**Your assignment:** From the listing below, give again exactly the lines from the line with "text: Find ->" to the line with "text: Osváth, Orosz", ends included, without any pictures.

**Given records:**
::::::::

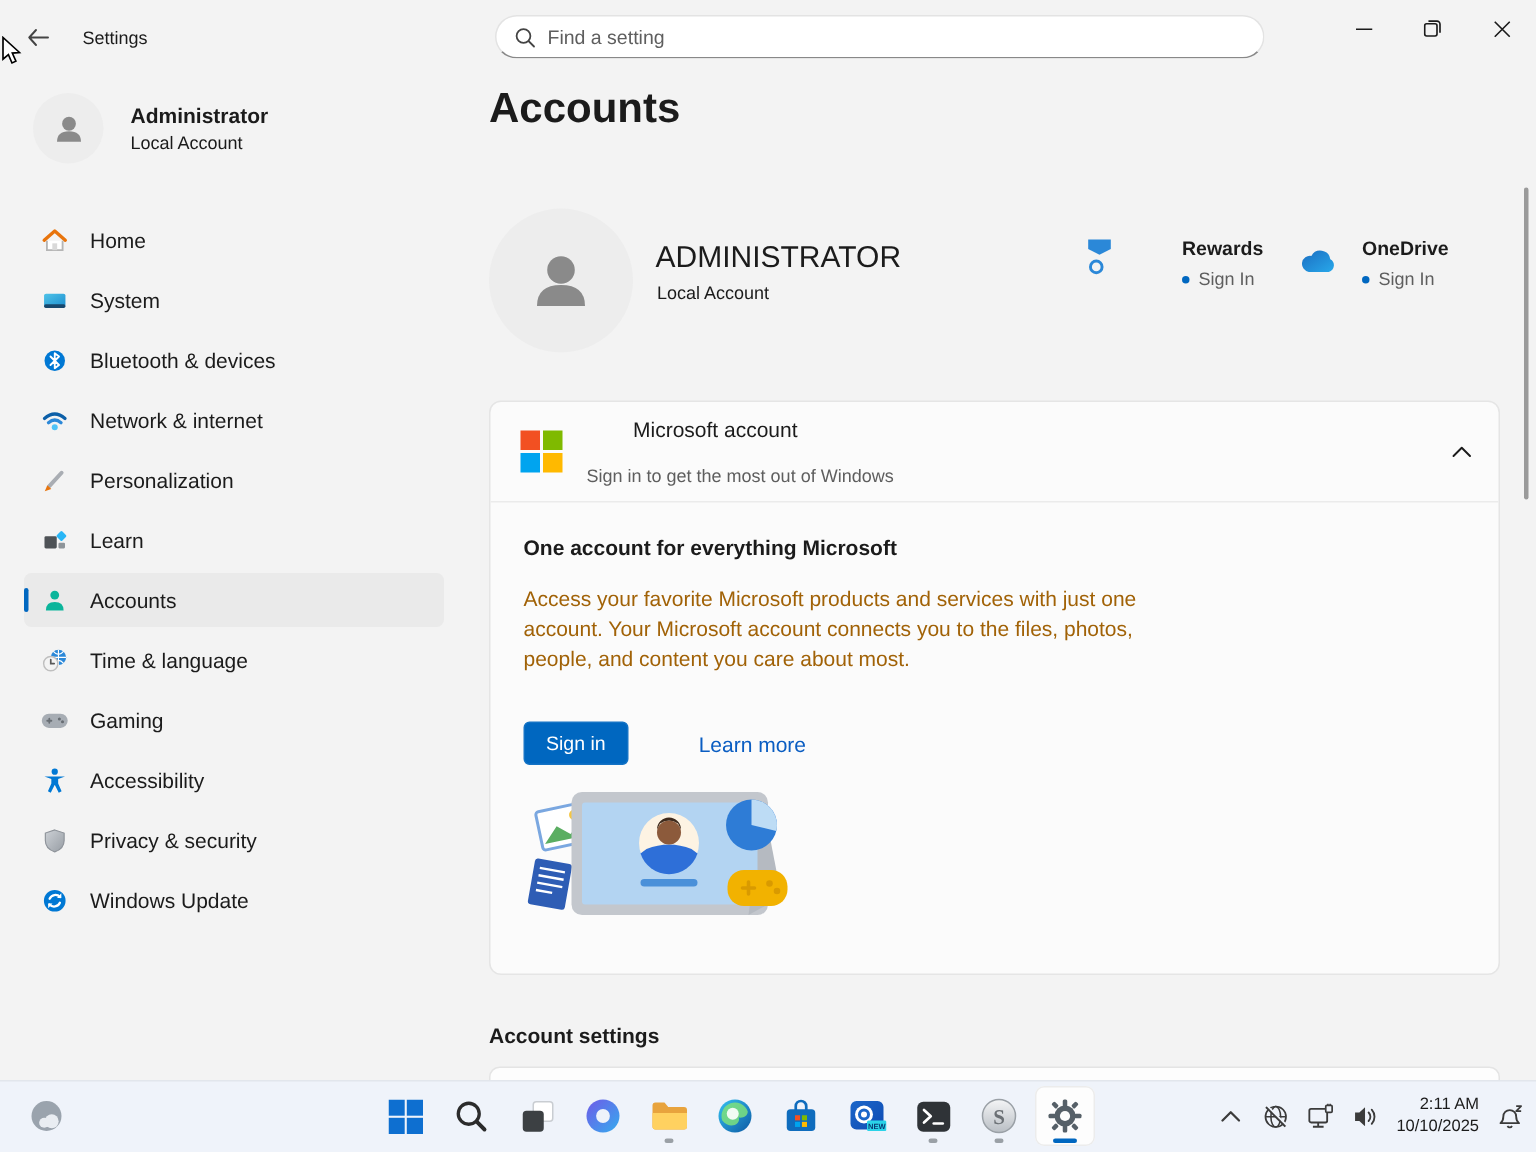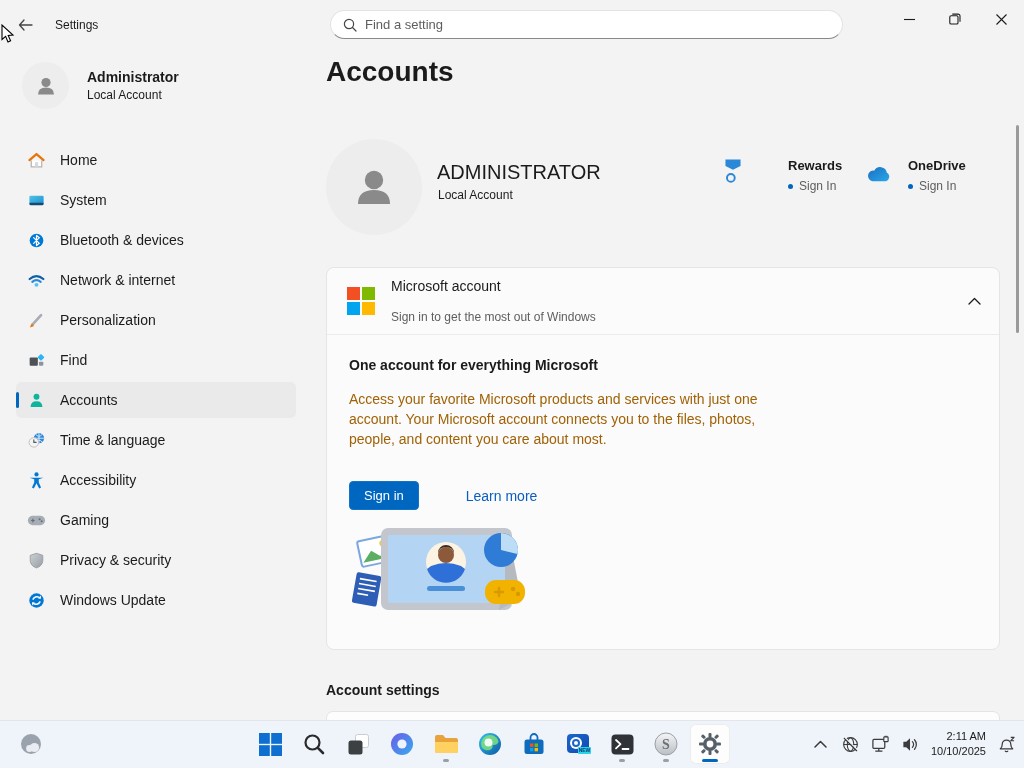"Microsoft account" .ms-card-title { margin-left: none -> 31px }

::::::::

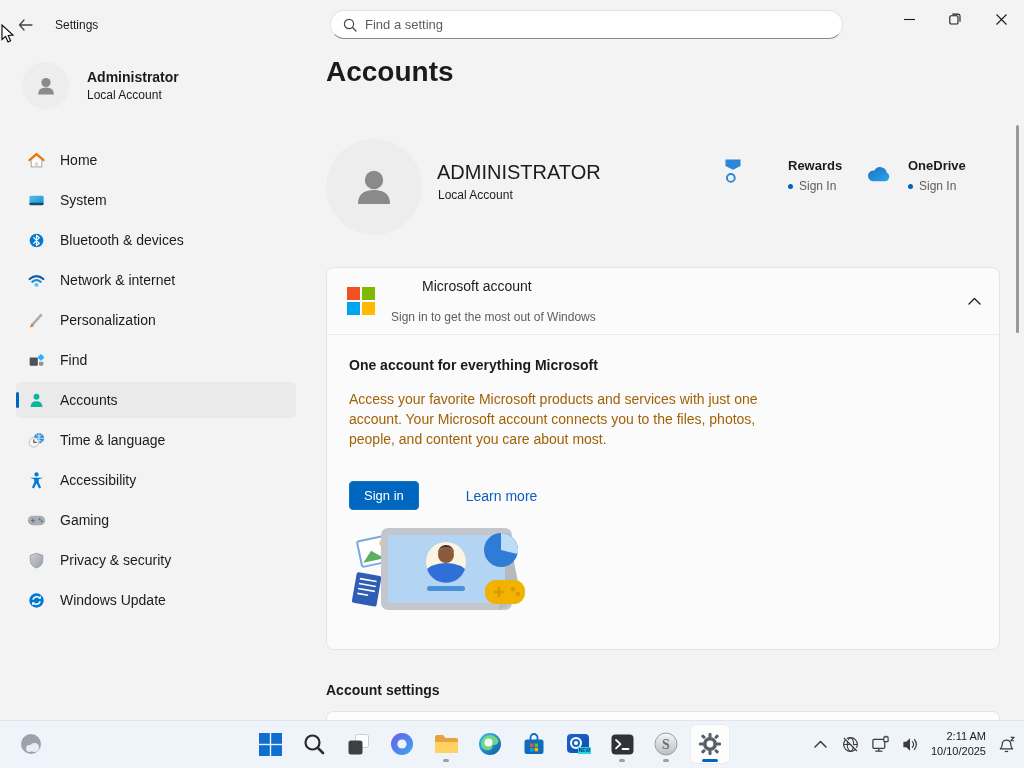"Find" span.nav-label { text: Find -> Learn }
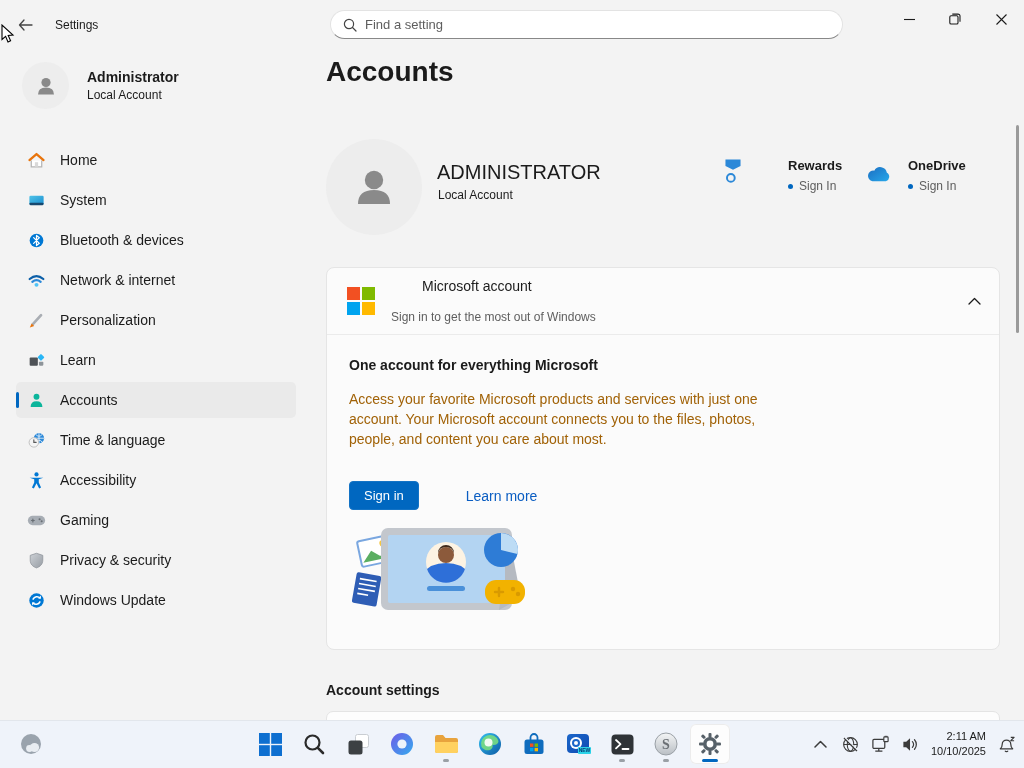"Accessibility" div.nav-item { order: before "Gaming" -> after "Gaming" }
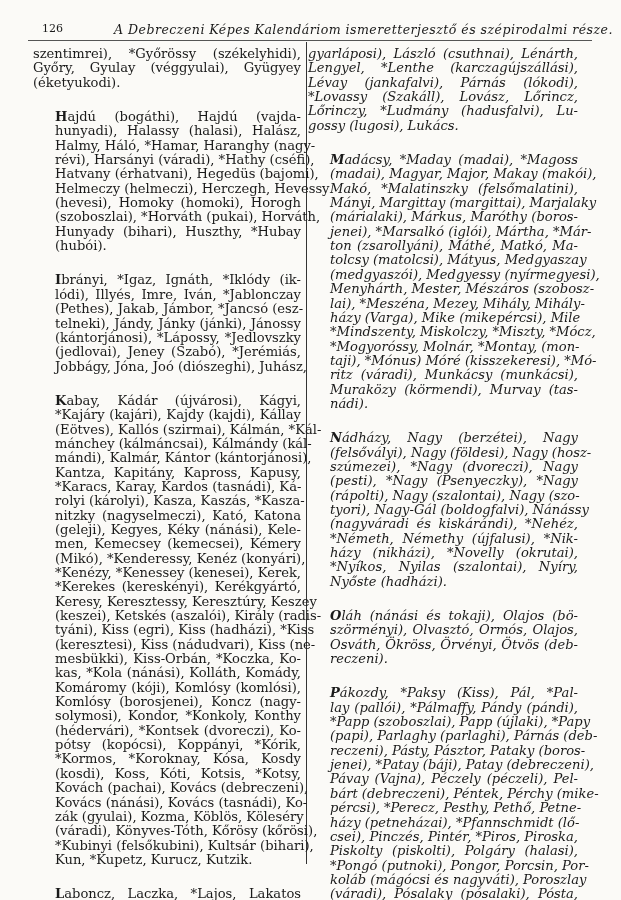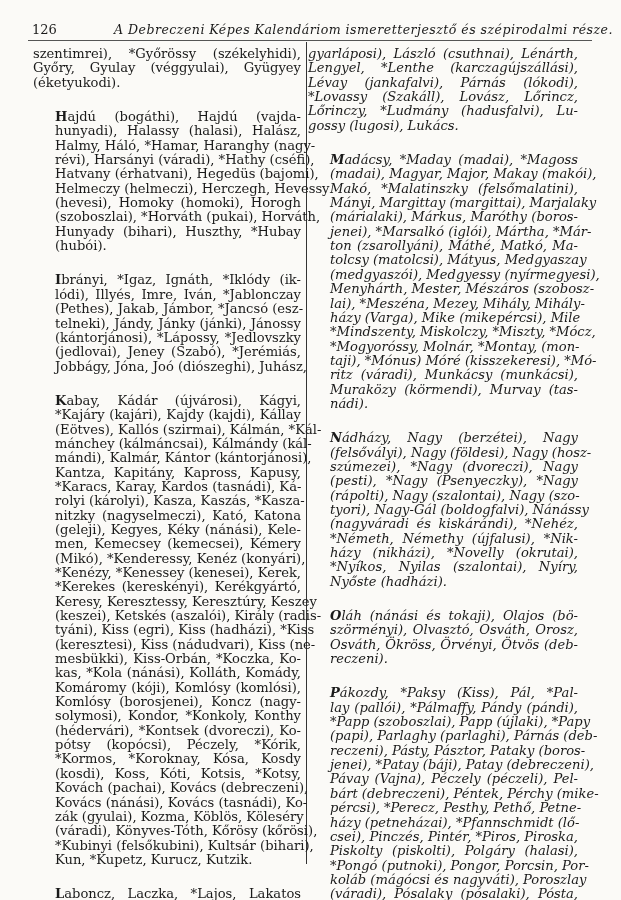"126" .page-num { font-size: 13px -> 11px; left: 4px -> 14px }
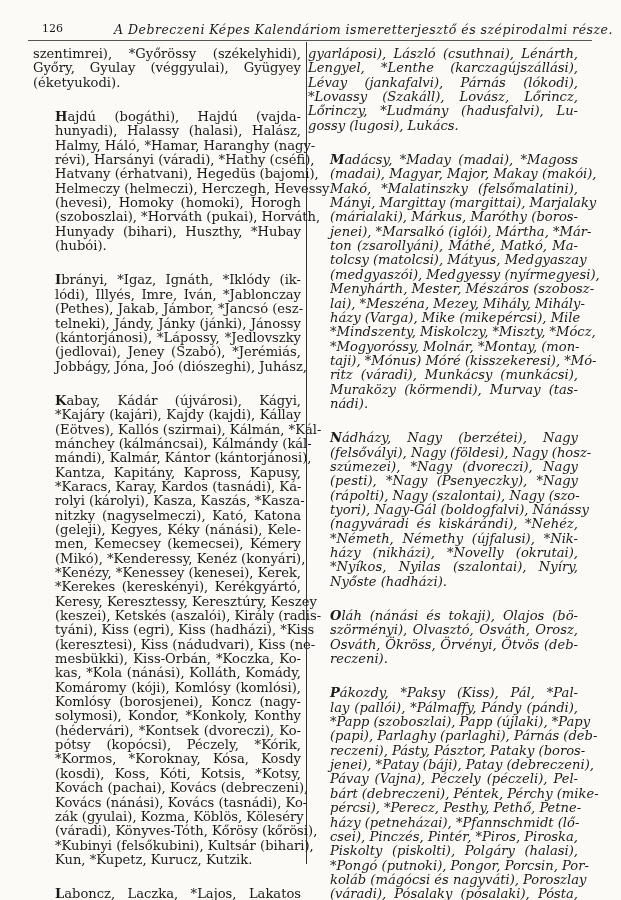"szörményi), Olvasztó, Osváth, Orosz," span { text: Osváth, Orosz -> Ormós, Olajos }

::::::::

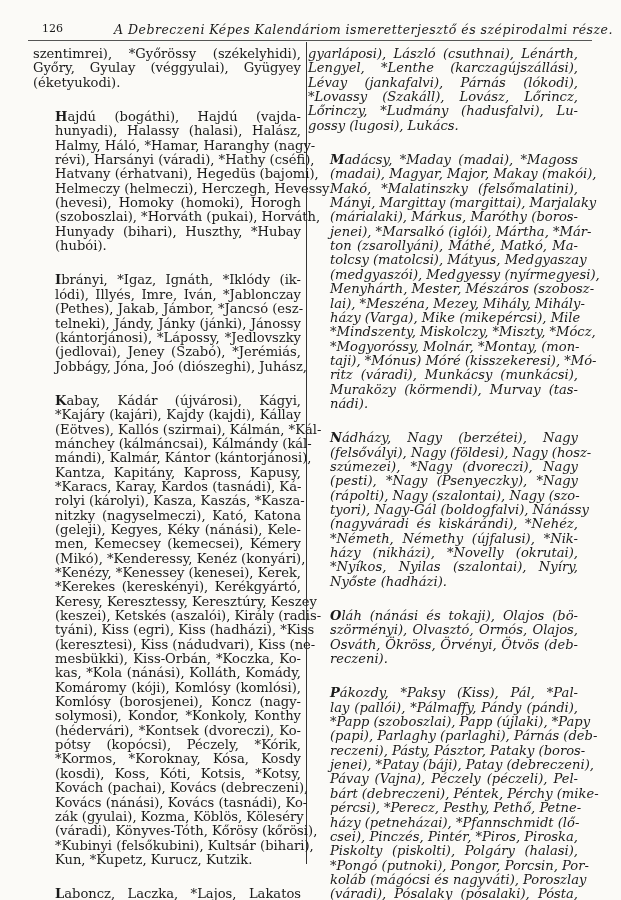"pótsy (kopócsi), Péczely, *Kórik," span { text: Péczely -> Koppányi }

::::::::

**Answer space:**
"Find" span.nav-label { text: Find -> Learn }
"Accessibility" div.nav-item { order: before "Gaming" -> after "Gaming" }
"126" .page-num { font-size: 13px -> 11px; left: 4px -> 14px }
"szörményi), Olvasztó, Osváth, Orosz," span { text: Osváth, Orosz -> Ormós, Olajos }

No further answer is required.